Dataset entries
====

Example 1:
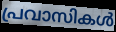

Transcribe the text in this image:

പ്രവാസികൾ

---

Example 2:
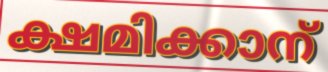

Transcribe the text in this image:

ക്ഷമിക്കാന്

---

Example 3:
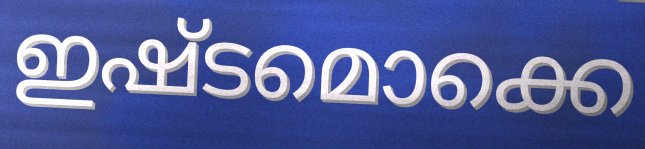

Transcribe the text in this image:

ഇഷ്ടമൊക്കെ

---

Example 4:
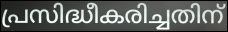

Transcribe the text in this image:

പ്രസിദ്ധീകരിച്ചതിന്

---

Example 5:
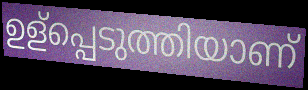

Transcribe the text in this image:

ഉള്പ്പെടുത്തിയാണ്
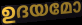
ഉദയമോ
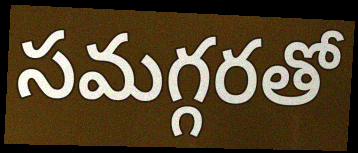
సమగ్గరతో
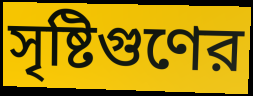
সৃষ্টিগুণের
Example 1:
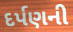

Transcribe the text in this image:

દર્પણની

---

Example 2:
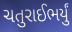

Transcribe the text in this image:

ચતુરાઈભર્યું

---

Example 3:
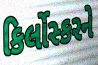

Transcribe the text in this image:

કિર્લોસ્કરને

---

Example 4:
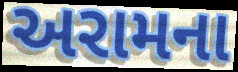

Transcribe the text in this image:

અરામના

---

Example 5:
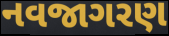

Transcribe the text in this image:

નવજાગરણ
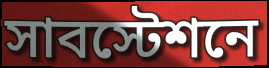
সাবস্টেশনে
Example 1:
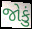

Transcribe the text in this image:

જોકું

====

* _Exercise requirements_
Copy the records above again, changing every "Transcribe the text in this image" to "Write out the word shown in this image" and keeping everything else the same. Leave the pictures out of your answer.

* _Written solution_
Example 1:

Write out the word shown in this image:

പ്രവാസികൾ

---

Example 2:

Write out the word shown in this image:

ക്ഷമിക്കാന്

---

Example 3:

Write out the word shown in this image:

ഇഷ്ടമൊക്കെ

---

Example 4:

Write out the word shown in this image:

പ്രസിദ്ധീകരിച്ചതിന്

---

Example 5:

Write out the word shown in this image:

ഉള്പ്പെടുത്തിയാണ്
ഉദയമോ
సమగ్గరతో
সৃষ্টিগুণের
Example 1:

Write out the word shown in this image:

દર્પણની

---

Example 2:

Write out the word shown in this image:

ચતુરાઈભર્યું

---

Example 3:

Write out the word shown in this image:

કિર્લોસ્કરને

---

Example 4:

Write out the word shown in this image:

અરામના

---

Example 5:

Write out the word shown in this image:

નવજાગરણ
সাবস্টেশনে
Example 1:

Write out the word shown in this image:

જોકું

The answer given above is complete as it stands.